#### [Exercise description]
Copy out the lines of the records below with "common name" switched to "vernacular name" and nothing else changed. Leave out the pictures.

#### [Exercise inputs]
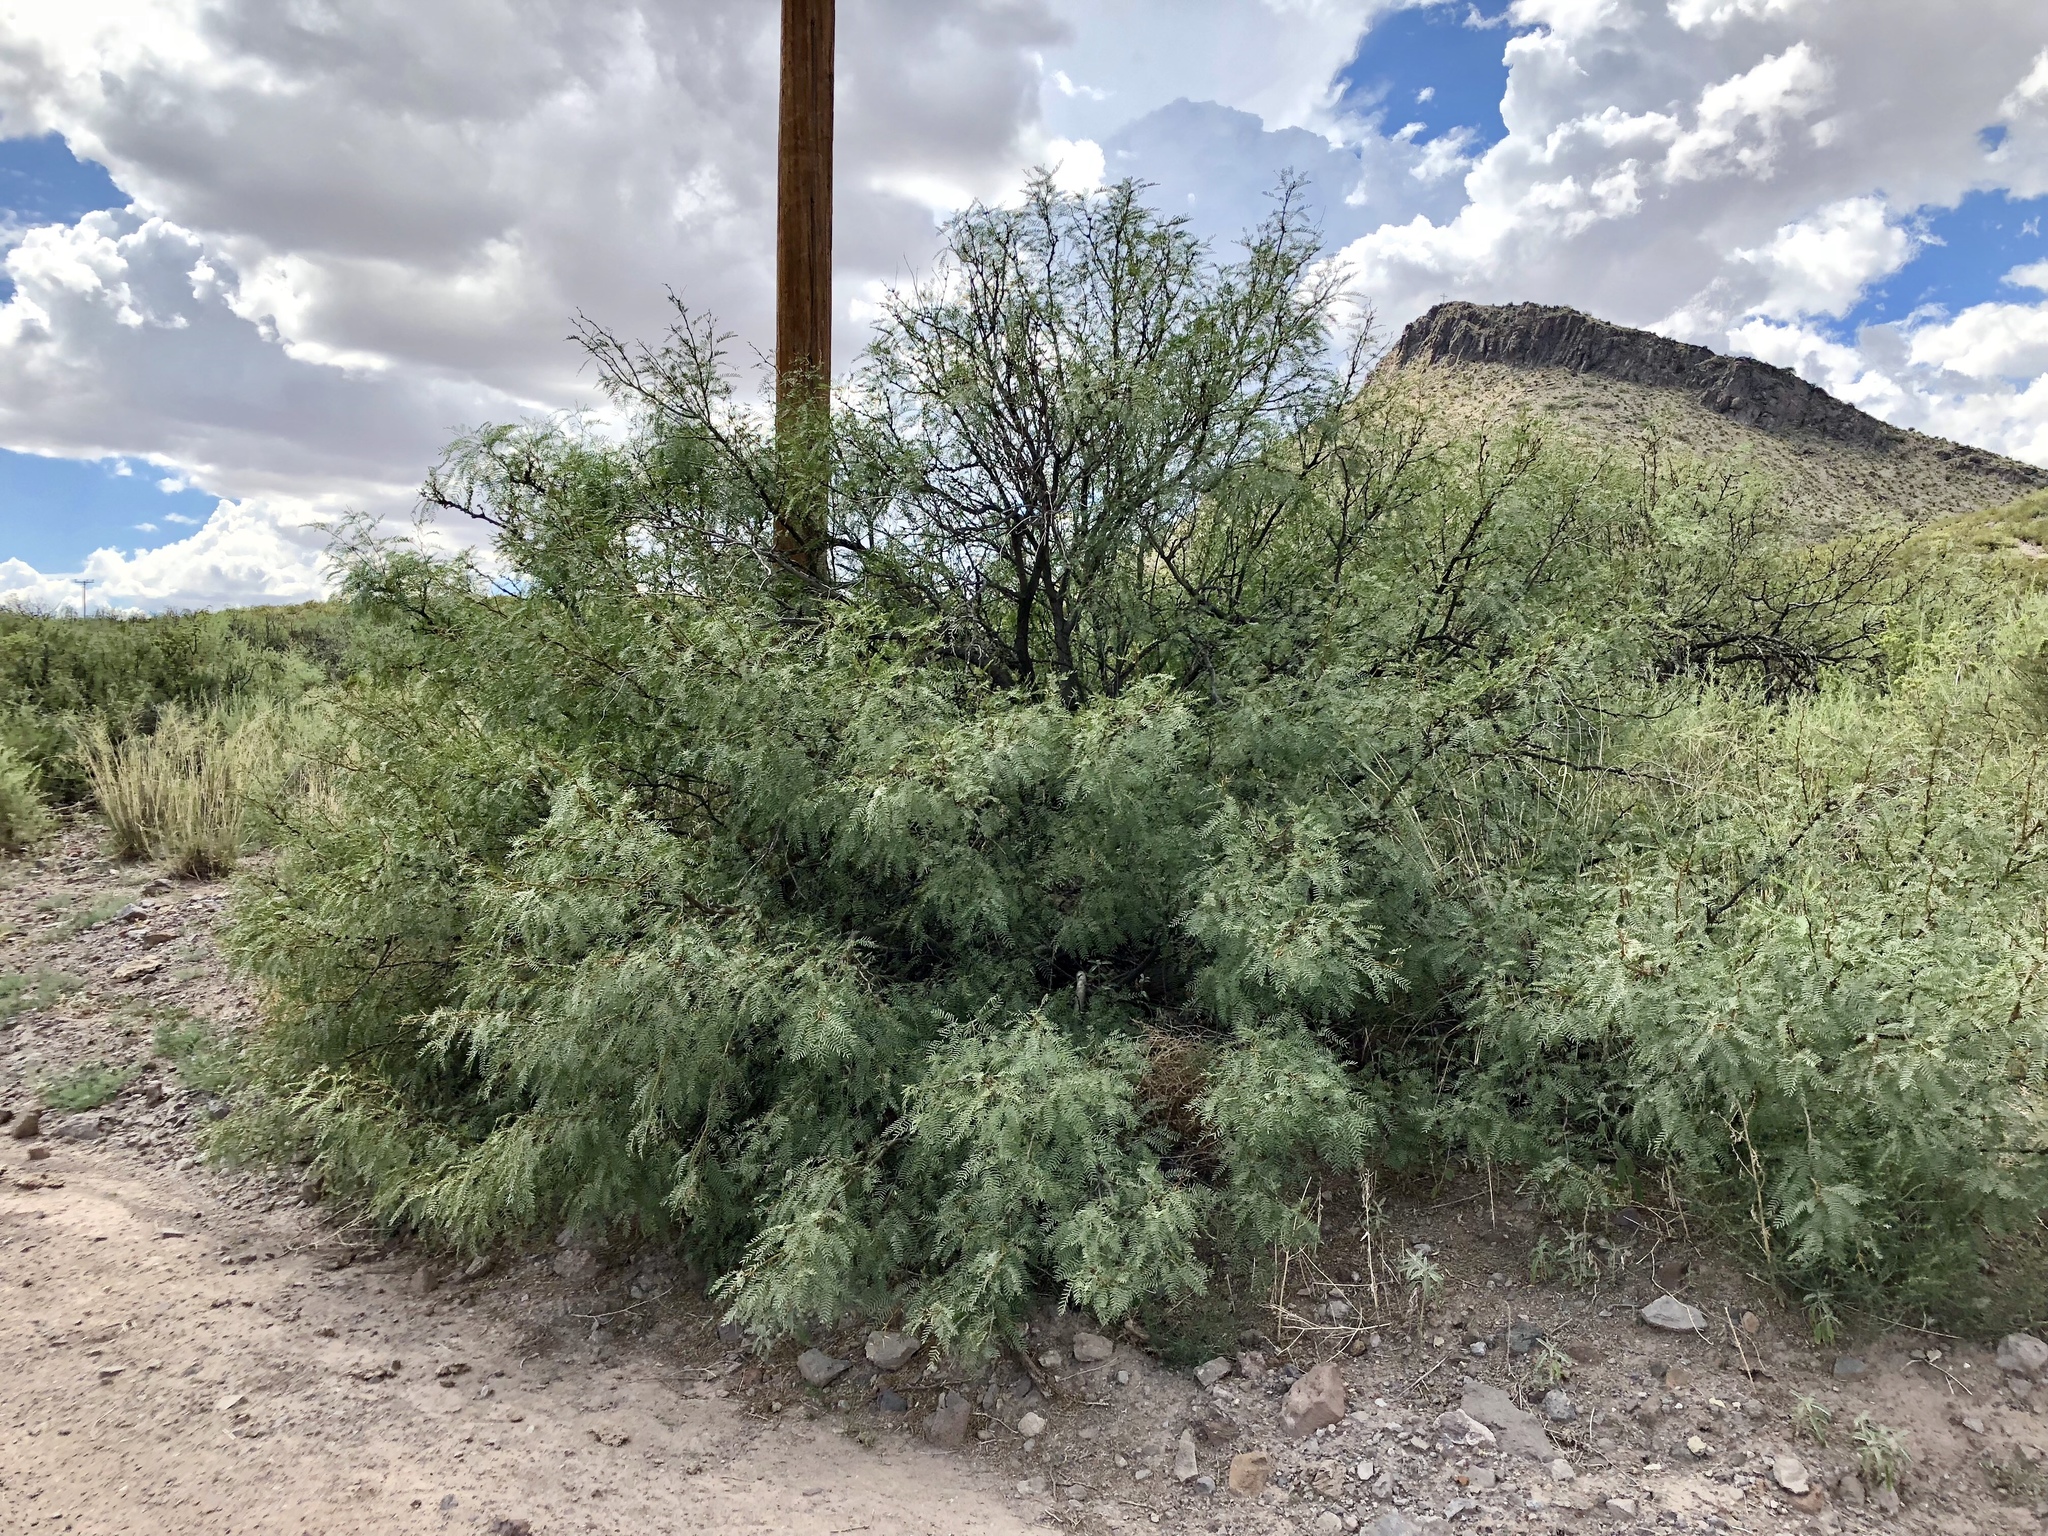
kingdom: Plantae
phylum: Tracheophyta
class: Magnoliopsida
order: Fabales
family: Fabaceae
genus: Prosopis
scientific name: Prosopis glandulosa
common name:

#### [Solved exercise]
kingdom: Plantae
phylum: Tracheophyta
class: Magnoliopsida
order: Fabales
family: Fabaceae
genus: Prosopis
scientific name: Prosopis glandulosa
vernacular name:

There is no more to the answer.